(Stored items)
·····

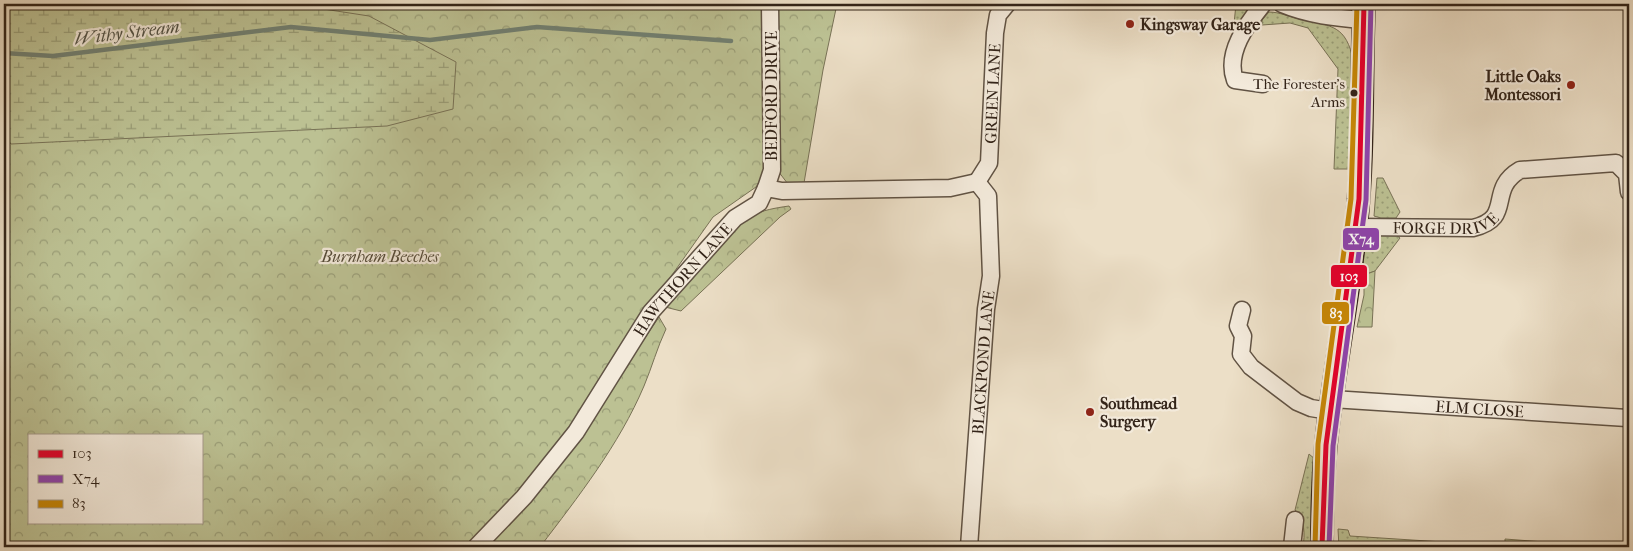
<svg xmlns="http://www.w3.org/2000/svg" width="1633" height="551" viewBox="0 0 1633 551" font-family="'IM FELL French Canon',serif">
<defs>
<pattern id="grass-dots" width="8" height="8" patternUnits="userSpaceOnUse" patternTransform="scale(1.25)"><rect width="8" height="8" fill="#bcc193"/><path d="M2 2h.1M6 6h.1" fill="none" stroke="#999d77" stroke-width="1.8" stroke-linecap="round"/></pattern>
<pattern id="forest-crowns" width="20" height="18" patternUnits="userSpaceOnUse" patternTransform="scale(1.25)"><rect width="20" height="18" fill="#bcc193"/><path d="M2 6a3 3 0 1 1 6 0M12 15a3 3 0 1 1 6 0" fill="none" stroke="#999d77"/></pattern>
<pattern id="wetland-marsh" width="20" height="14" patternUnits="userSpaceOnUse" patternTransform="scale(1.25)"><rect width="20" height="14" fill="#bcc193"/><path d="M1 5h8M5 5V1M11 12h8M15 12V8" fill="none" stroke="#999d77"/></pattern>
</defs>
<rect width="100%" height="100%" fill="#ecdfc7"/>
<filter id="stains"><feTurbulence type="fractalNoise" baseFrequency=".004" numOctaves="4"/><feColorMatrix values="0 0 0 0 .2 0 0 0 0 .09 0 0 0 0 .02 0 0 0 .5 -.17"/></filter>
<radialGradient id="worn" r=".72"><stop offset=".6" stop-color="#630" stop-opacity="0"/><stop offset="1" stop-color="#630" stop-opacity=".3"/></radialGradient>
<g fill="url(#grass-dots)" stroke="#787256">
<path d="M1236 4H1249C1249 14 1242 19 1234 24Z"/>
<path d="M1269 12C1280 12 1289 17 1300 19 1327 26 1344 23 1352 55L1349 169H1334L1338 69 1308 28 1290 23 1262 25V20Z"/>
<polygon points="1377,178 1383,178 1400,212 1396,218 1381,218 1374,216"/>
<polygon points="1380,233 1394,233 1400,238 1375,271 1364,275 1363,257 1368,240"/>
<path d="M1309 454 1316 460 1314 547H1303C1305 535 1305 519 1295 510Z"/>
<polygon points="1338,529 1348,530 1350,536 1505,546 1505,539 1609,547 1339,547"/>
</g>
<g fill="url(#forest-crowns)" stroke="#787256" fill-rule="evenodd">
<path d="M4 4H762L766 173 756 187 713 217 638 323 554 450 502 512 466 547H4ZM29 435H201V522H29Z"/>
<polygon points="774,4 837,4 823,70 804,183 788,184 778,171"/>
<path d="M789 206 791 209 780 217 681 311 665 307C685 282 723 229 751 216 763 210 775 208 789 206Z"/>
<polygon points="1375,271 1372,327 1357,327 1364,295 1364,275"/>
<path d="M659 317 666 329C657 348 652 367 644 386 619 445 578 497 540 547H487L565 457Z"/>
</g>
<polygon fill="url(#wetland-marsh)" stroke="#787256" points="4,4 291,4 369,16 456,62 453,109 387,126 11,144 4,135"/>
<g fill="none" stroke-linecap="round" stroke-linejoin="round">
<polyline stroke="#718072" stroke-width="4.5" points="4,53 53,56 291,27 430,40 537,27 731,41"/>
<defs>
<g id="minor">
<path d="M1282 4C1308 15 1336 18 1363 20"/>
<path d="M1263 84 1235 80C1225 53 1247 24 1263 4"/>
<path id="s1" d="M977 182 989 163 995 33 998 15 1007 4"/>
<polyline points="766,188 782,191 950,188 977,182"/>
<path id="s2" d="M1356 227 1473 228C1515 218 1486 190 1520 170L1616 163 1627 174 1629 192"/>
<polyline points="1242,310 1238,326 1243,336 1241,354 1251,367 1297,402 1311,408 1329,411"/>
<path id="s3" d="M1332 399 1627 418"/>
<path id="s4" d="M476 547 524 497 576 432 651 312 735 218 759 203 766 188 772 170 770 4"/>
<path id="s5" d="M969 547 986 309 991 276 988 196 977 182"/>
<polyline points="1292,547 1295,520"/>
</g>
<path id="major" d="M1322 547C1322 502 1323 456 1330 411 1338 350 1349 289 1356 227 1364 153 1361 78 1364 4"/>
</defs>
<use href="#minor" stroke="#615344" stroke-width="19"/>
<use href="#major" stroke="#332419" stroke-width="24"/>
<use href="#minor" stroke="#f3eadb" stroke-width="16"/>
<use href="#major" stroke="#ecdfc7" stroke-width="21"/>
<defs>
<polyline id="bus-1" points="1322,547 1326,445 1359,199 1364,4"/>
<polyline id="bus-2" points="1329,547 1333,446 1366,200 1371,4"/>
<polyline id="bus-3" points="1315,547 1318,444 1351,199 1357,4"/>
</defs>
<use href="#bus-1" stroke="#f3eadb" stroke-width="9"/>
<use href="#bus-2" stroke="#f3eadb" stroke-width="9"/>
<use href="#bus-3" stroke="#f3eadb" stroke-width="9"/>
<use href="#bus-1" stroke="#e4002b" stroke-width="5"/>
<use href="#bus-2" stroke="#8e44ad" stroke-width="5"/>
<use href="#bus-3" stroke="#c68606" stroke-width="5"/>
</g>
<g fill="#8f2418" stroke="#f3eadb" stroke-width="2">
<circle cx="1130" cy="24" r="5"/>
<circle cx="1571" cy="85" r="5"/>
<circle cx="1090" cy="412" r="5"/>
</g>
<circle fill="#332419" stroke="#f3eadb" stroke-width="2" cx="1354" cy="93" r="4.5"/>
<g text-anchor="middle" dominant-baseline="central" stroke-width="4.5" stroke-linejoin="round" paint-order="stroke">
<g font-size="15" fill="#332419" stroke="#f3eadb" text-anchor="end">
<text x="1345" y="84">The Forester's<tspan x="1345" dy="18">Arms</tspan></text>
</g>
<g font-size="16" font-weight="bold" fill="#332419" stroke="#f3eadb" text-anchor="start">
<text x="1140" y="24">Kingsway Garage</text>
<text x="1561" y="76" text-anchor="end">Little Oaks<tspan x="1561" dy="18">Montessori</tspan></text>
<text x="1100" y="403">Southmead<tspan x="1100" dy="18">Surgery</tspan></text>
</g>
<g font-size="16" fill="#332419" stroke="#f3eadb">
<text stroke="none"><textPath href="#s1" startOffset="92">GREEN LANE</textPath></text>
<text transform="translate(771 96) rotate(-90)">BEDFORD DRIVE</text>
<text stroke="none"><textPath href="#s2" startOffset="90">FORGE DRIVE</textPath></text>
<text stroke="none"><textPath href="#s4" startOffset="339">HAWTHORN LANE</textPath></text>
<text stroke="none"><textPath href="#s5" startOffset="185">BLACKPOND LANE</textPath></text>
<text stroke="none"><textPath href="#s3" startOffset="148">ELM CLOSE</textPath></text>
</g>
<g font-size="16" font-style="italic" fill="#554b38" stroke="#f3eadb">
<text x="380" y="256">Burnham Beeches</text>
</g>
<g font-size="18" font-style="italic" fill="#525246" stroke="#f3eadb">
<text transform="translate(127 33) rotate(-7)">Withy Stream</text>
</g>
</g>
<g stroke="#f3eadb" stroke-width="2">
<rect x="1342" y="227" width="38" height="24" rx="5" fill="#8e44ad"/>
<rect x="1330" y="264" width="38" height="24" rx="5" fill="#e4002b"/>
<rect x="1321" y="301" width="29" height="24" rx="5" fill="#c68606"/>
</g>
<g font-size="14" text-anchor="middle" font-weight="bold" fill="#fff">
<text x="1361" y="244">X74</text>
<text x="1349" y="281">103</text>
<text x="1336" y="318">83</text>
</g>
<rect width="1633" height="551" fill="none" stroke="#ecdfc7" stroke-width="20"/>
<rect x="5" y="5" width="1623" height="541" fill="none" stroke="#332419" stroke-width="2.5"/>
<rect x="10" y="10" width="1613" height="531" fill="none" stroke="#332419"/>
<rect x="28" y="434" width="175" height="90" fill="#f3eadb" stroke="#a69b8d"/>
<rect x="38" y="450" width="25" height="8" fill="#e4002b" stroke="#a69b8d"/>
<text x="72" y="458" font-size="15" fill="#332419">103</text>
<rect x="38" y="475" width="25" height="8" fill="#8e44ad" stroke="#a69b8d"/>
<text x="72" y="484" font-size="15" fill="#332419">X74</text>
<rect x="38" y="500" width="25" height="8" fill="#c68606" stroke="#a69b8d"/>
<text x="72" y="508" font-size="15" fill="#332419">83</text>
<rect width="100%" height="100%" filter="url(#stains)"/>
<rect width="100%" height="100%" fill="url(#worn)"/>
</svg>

·····

ASSIGNMENT: In the entries above, find every line with the word "startOffset" and list it.

TASK ANSWER:
<text stroke="none"><textPath href="#s1" startOffset="92">GREEN LANE</textPath></text>
<text stroke="none"><textPath href="#s2" startOffset="90">FORGE DRIVE</textPath></text>
<text stroke="none"><textPath href="#s4" startOffset="339">HAWTHORN LANE</textPath></text>
<text stroke="none"><textPath href="#s5" startOffset="185">BLACKPOND LANE</textPath></text>
<text stroke="none"><textPath href="#s3" startOffset="148">ELM CLOSE</textPath></text>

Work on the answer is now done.